It’s a gorgeous day in June. The sun is shining and the air is light with little humidity. The grass is still wet with dew that sparkled in the morning rays as they touched down in the back yard. The sprinklers started as our world woke up. He ate a turkey sandwich for breakfast with his juice and his meds. He smiled while he ate. It makes me happy to feed him and to watch him enjoy it. He has always hummed while he ate. He has always shown such joy in the little things that to me, are as big as that sun that rose to bring us the warmth that we crave as humans.
I have been filled with sadness over the past couple of days as a boy we knew with cancer passed. He was 14. I met him once or twice at the hospital along with his parents. It was when Adler was in treatment. His name was Braden. He was a special kid. I don’t exactly know why this one has hit me so hard. But it has. And clearly, I know it’s not Adler’s story but that doesn’t make it any less difficult. He was being treated by Dr. Morrison at Memorial in South Bend. That’s Adler’s doctor. She sat with him, explained to he and his parents what would happen to him. I cannot tell you how that hurt to read. She was also with him when he passed. The tears and the sadness and the anger and the fear surged inside me like a currant as I read the posts on his devoted Facebook page. The tears fall now as I write between sniffs and wiping them away.
I am a mother to a child with cancer. It is terrifying to know that a killer lives with in your child. He was diagnosed at age 4 and knows no other life than one of cancer and pain. Yes, things are stable and better now but the fear never ever leaves. And I am sure that’s “normal”. He also has hydrocephalus which there is no cure for and is a forever disease. And his adrenal insufficiency is no joke either and is a forever one too. The flu or a virus to Adler could be deadly. Adrenal shock is serious shit.
We go to Lurie for his next MRI in less than a month and it’s always the same fear……that the cancer has grown again and we have to start a new and still scary treatment yet again. Chances are that will happen in his future. We just don’t know when. It could be months, or years but the fear remains the same. And do I feel “lucky” that his cancer isn’t as bad as others, sure, but it’s still there and it still sucks and it still scares me and him. If you haven’t had to discuss the fears of death with your child as they vomit and shake and cry in your arms, then you don’t know. And the anger that you have because your one and only child has 3 diseases that he will have forever makes you second guess a lot of things that you never thought you’d change your mind about.
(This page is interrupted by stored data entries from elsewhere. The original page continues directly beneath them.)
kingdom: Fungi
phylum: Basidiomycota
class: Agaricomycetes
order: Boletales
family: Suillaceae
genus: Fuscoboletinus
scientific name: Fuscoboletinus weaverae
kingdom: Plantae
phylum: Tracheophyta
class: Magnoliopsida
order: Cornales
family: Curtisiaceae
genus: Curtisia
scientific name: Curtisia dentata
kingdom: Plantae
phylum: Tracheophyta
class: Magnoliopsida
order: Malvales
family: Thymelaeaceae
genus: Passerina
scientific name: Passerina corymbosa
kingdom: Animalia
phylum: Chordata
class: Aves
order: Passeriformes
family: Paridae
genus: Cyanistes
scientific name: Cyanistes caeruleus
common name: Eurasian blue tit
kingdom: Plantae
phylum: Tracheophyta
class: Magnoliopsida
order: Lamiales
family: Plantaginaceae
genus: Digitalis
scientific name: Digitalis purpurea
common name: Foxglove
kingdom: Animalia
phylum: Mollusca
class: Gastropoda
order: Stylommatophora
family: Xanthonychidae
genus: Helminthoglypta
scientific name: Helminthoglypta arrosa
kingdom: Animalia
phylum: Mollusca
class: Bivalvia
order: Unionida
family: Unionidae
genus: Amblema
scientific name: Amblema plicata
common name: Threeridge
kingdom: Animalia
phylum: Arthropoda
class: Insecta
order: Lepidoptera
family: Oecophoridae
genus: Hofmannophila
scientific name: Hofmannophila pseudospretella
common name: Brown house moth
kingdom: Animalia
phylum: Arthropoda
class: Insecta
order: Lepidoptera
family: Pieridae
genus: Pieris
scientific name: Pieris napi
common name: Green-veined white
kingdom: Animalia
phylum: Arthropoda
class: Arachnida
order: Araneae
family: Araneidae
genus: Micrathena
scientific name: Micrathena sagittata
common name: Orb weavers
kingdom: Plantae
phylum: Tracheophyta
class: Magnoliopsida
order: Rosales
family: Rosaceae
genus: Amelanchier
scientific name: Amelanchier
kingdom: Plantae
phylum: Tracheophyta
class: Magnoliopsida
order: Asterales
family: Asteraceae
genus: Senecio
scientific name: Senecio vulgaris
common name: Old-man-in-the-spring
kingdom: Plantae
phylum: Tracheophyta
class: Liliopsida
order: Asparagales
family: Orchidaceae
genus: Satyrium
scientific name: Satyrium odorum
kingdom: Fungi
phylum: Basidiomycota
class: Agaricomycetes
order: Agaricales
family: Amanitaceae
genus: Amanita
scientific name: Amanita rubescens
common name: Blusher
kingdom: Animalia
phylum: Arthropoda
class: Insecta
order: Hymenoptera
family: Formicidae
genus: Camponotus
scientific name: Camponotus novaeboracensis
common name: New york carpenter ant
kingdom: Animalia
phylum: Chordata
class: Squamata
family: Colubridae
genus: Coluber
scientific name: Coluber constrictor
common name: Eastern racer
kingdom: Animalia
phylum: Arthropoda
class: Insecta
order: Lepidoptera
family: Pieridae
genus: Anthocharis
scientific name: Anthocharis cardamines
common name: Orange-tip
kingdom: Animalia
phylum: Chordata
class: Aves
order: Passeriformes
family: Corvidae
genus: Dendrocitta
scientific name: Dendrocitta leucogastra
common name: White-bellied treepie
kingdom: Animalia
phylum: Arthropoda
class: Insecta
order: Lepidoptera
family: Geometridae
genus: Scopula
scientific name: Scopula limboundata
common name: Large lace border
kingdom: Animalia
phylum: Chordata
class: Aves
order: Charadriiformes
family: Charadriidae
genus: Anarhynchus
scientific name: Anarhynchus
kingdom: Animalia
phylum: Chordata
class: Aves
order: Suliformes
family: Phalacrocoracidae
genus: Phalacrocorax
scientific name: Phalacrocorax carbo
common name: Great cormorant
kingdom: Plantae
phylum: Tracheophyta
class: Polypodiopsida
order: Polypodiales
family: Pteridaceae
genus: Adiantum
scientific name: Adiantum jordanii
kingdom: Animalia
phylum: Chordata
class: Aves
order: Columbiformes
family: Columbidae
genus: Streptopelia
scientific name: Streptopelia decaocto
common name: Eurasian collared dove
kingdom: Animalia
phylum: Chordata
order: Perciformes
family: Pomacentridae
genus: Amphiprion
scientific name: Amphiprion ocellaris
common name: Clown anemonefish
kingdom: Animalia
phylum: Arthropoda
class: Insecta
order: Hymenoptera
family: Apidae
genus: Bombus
Oh, I know that life isn’t fair and life it tough and all that shit but this……. well this just fucking blows. Braden had his whole life ahead of him and it was stolen from him. And so many others before him and after him. 46 children are diagnosed a day and 7 die a day from childhood cancer. How in the almighty fuck is that ok? 7 A DAY!!!! Will my son be one of those? I don’t know? I hope and pray that he won’t be, but I am sure all the others who lost a child hoped and prayed too. And yes, I know he was ready and he felt the spirit unlike anyone I have ever known but it still hurts. It’s still real. And that is our reality too. Adler isn’t terminal yes, I know, but he has cancer. He isn’t living life like a normal 6 year old boy because he isn’t normal.
We don’t let the diseases define him, nor us, but they are a part of our everyday. We make it ALL count too. You have to because tomorrow isn’t promised for any off us and then you stack the deck against him and well……you just have to appreciate it so much more. So yes, he gets a lot of toys and video games and I let him do what makes him happy. He deserves it. All kids deserve to be happy. Cancer or not. I mean, he’s not a brat or an asshole so why not? He’s very appreciative of all we do for him. I mean, what kid jumps up and down for a free sample at Costco? My son does. He even said to me “I have been happy all of my life. I just want to have fun everyday”. And he does. He lives life like he’s dying. And he may sooner rather than later and as his mother I have learned to teeter between acceptance and despair with that. It’s not easy but it is what it is. And we just don’t let go no matter what. To the hope and the love and the light that is in our darkest days. The sun shines from within him and we let that illuminate and grow and don’t hold it back because it must shine. Shine as brightly as it can for as long as it can. Through his contagious personality, through his unique laughter and his big words and the quirks that make up our son and all his being. His love and lust for life shows and we applaud it and cheer him on daily. Even when exhaustion and heartache way heavy on our own souls. Deep breathes and cleaning thoughts and many distractions and day dreams with music and entertainment help. And on repeat in my head is don’t let go. Just don’t let go.